C’est encore Langlois qui imprime en couleurs les planches de l’Histoire des oiseaux de paradis de François Levaillant, gravées d’après les remarquables gouaches aquarellées de Jacques Barraband (1768-1809), peintre des manufactures des Gobelins et de Sèvres. Comme dans l’ouvrage d’Audebert, une infime partie triangulaire de la pupille des oiseaux est laissée en blanc, pour donner de la vivacité au regard.

Au tout début du XIXème siècle, « c’est à Paris que l’impression en couleurs atteignit le summum de sa perfection ». (7).

Les lithographies de John Gould

Le procédé lithographique, ou gravure sur pierre calcaire, est découvert en 1796 par Senefelder. En 1837, Godefroy Engelmann met au point la lithographie en couleurs, ou chromolithographie. C’est par la chromolithographie, nécessitant le passage successif de plusieurs pierres enduites de couleurs primaires et parfaitement calées sur la presse que John Gould illustre ses nombreuses monographies – qui ne comportent pas moins de 2999 planches, publiées en plus de 40 ans. Les lithographies sont ensuite rehaussées de gouache appliquée au pinceau.
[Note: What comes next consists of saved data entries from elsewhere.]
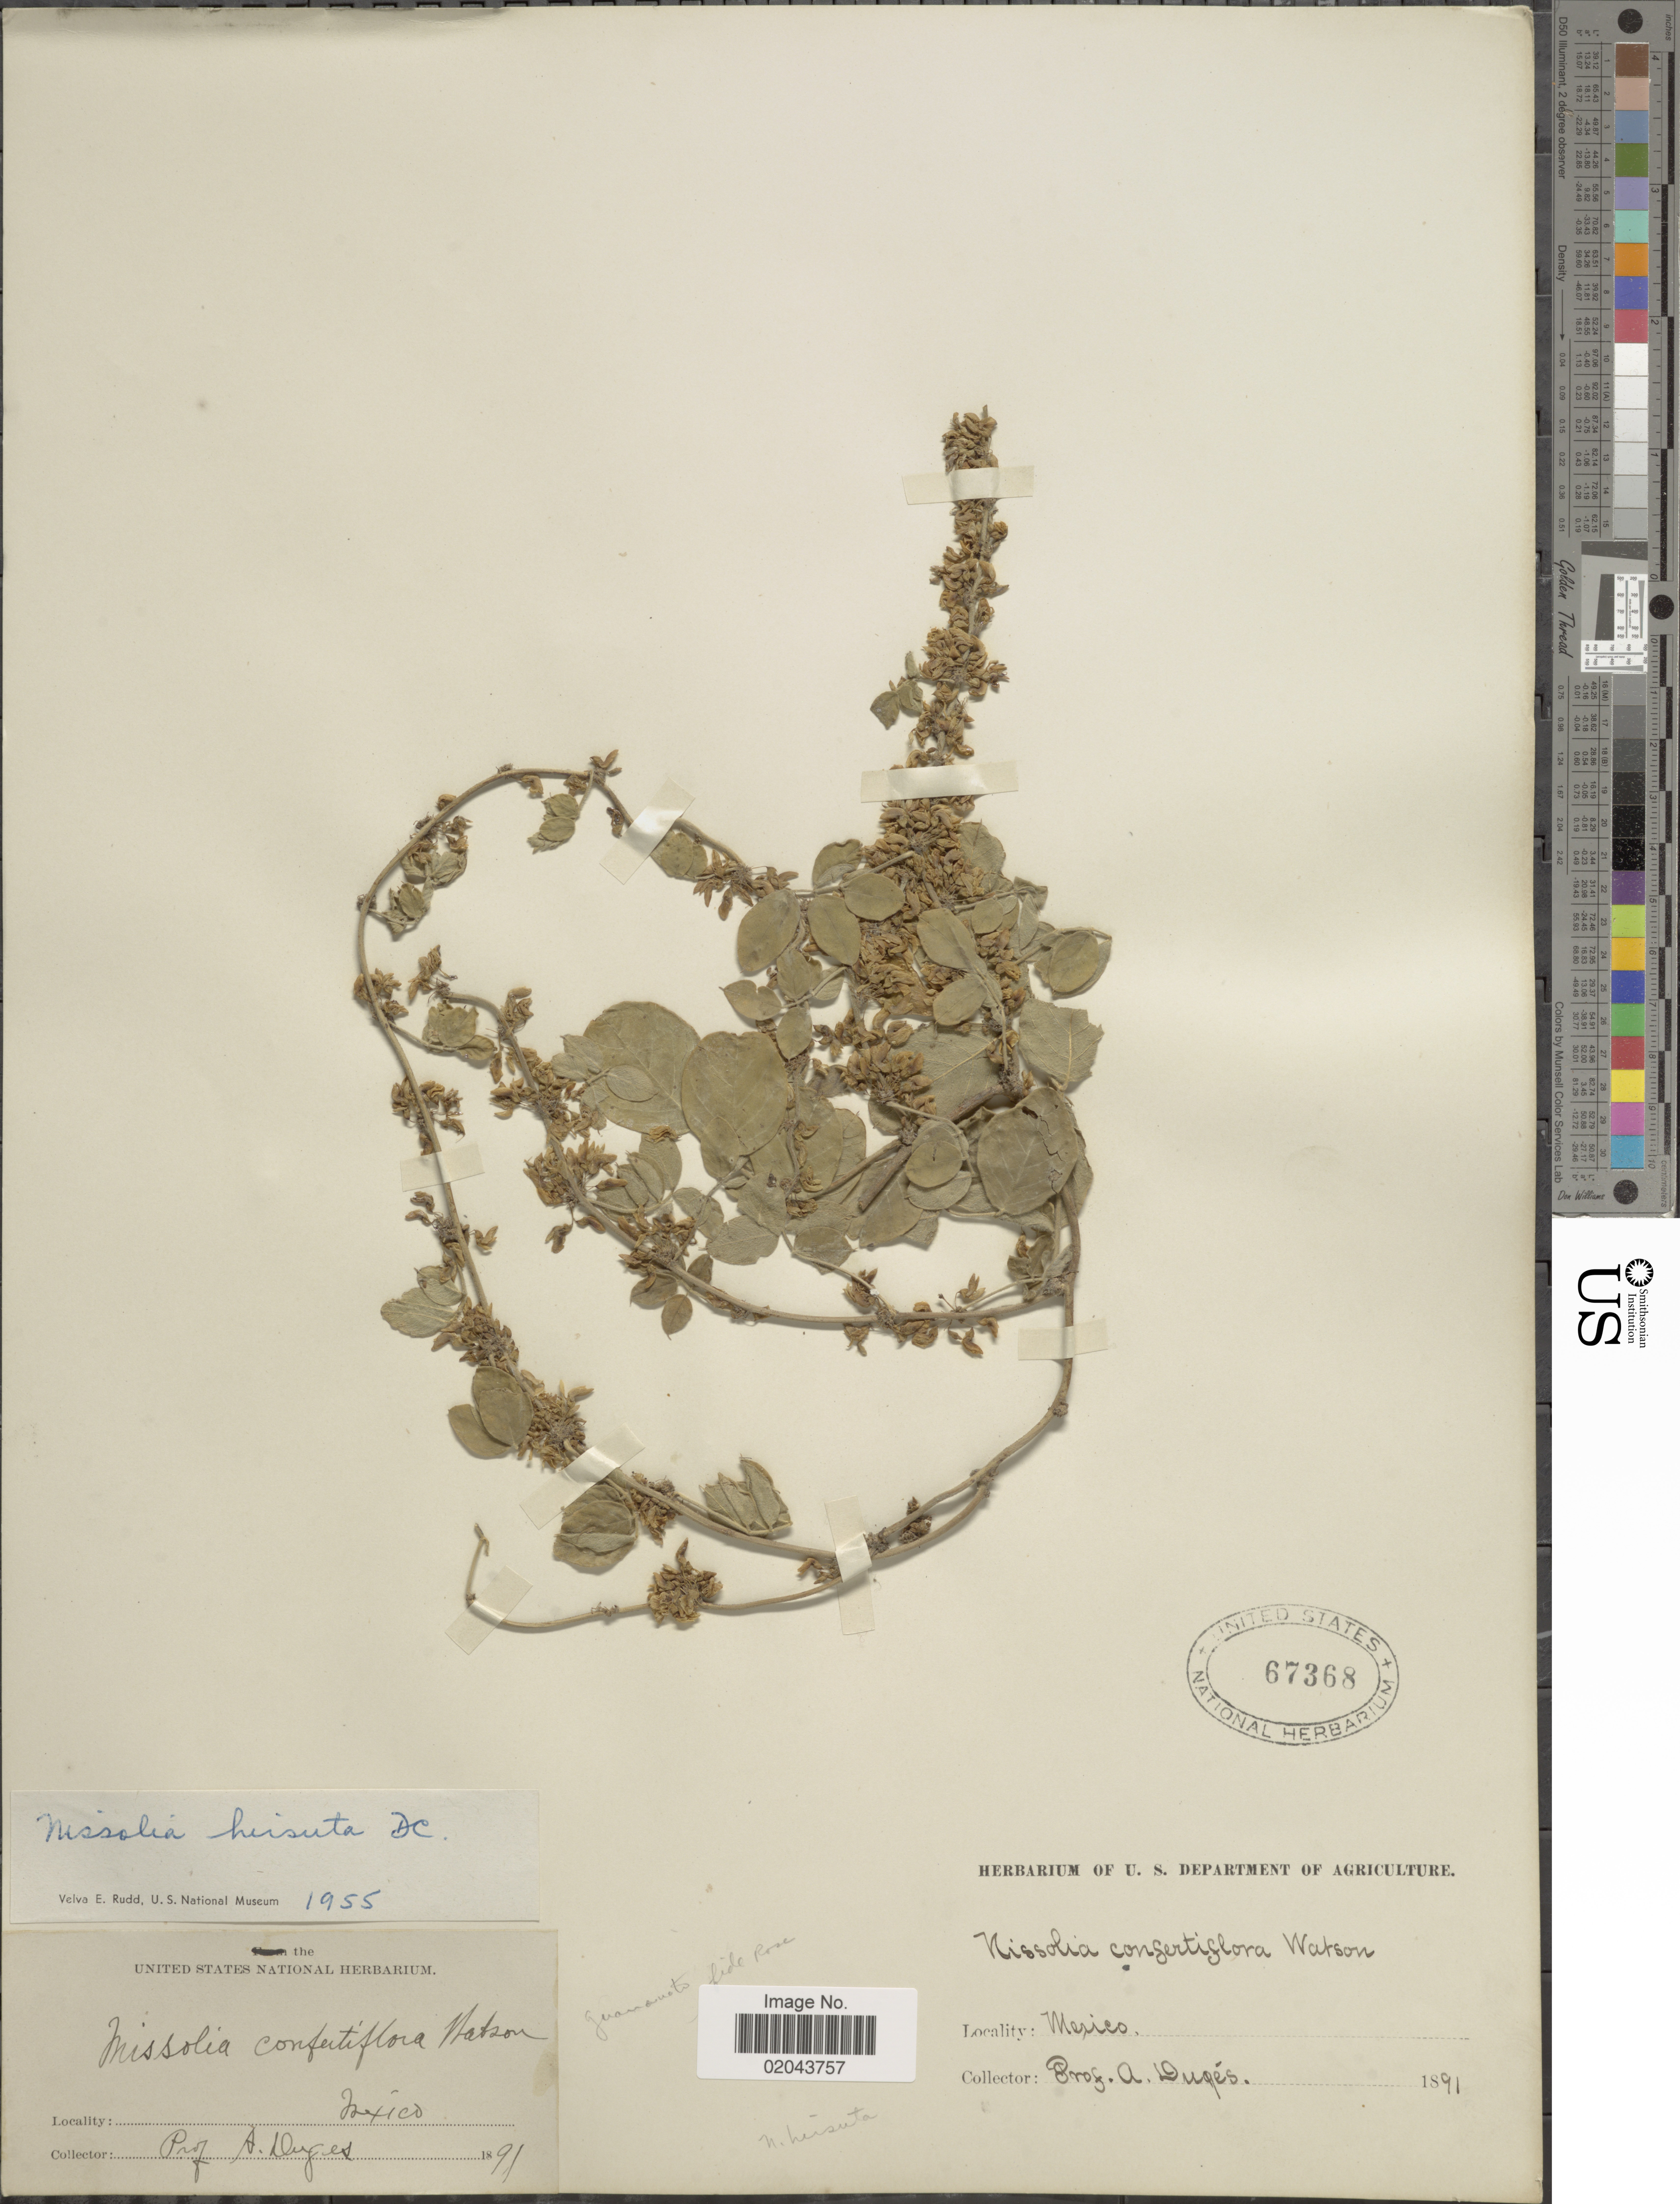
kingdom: Plantae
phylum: Tracheophyta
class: Magnoliopsida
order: Fabales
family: Fabaceae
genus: Nissolia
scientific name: Nissolia microptera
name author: Poir.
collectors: A. Duges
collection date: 1891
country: Mexico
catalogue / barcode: US 67368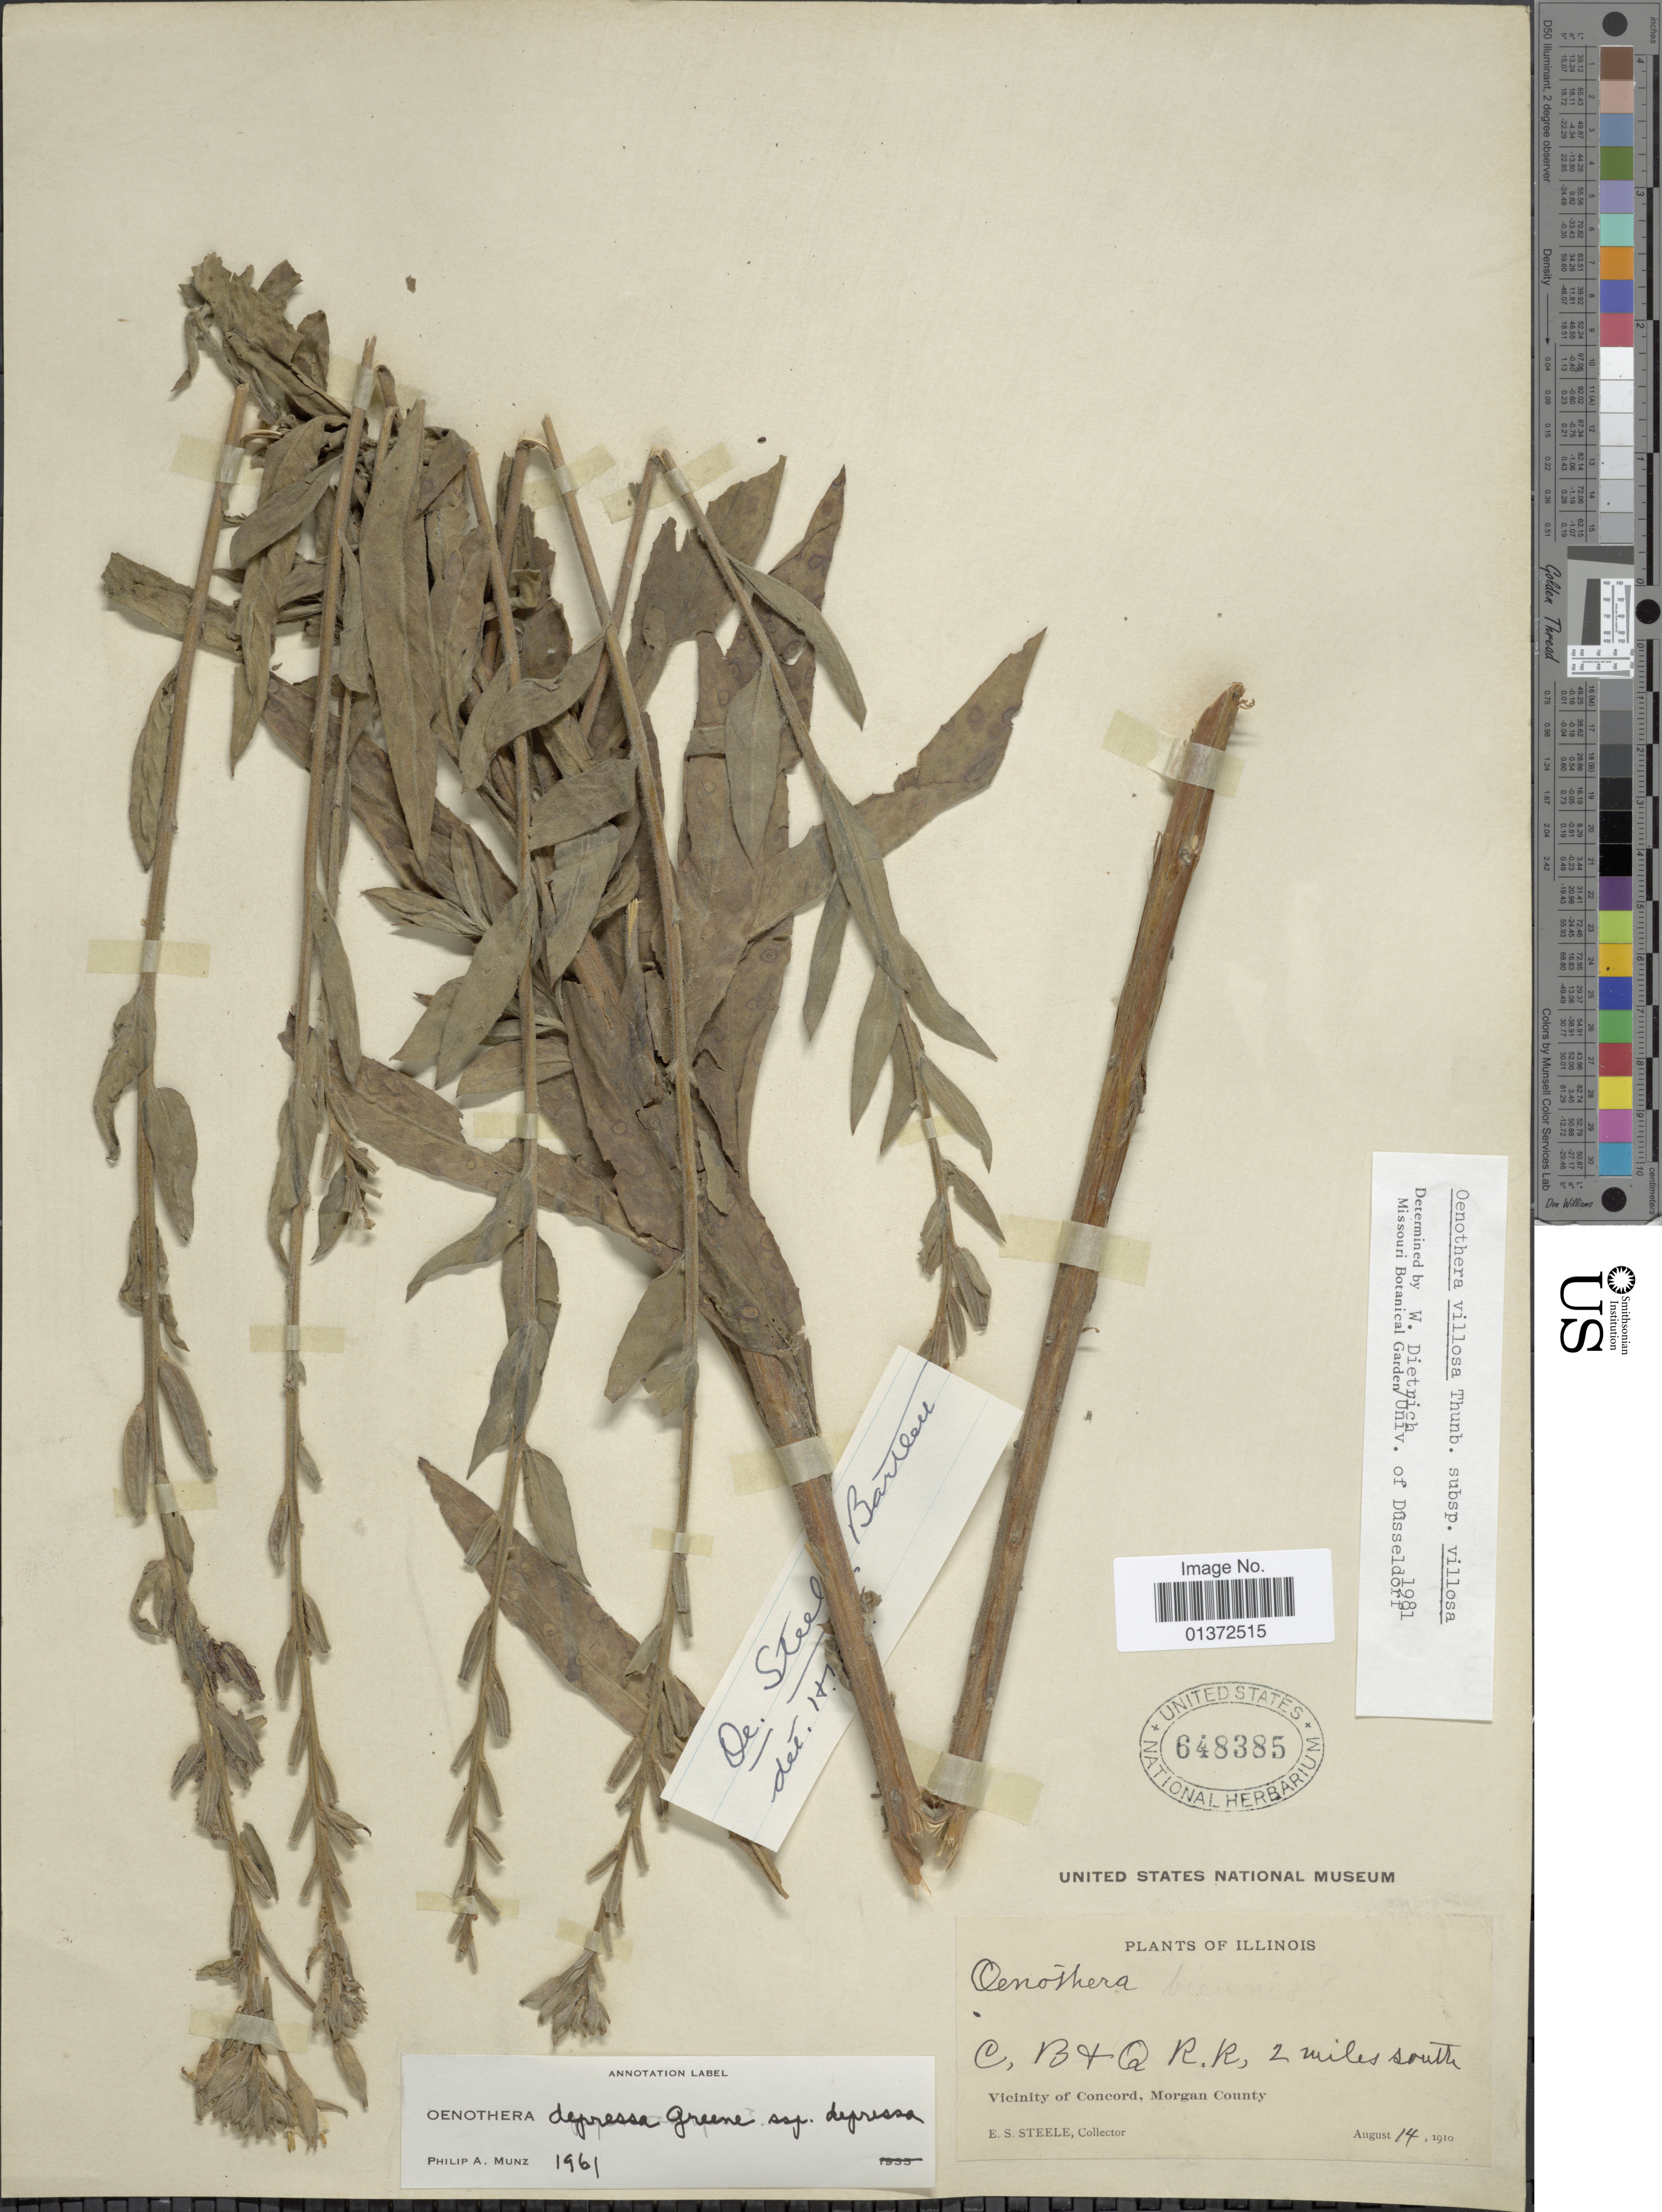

Ses cinq forts volumes des Birds of Great Britain, assurément le plus bel ouvrage sur les oiseaux du royaume, sont empreints du goût du public anglais du milieu XIXème, que Gould, brillant homme d’affaires, souhaite satisfaire. « Le phénomène John Gould – car c’est un vrai phénomène - ne s’explique que dans le cadre économique et culturel de l’Angleterre victorienne, devenue la plus grande puissance du monde. La noblesse y était nombreuse et fort riche, la haute bourgeoisie si cossue qu’elle pouvait rivaliser avec la première en pompe et en magnificence ». (8)

(1) Ronsil : L’art français dans le livre d’oiseaux, page 13.
(2) Ronsil : L’art français dans le livre d’oiseaux, page 21.
(3) Balis : Merveilleux plumages, page 27.
(4) Philosophical Transactions of the Royal Society of London for the Improvement of Natural Knowledge, vol XLV, Jan.1748. Page 304.
(5) Philosophical Transactions of the Royal Society of London for the Improvement of Natural Knowledge, vol XLV, Jan.1748. Pages 304-320.
(6) Nouveau dictionnaire d’histoire naturelle par une société de naturalistes et d’agriculteurs, Paris, 1803-1804.
(7) Ronsil : L’art français dans le livre d’oiseaux, page 34.
(8) Balis : Merveilleux plumages, page 123.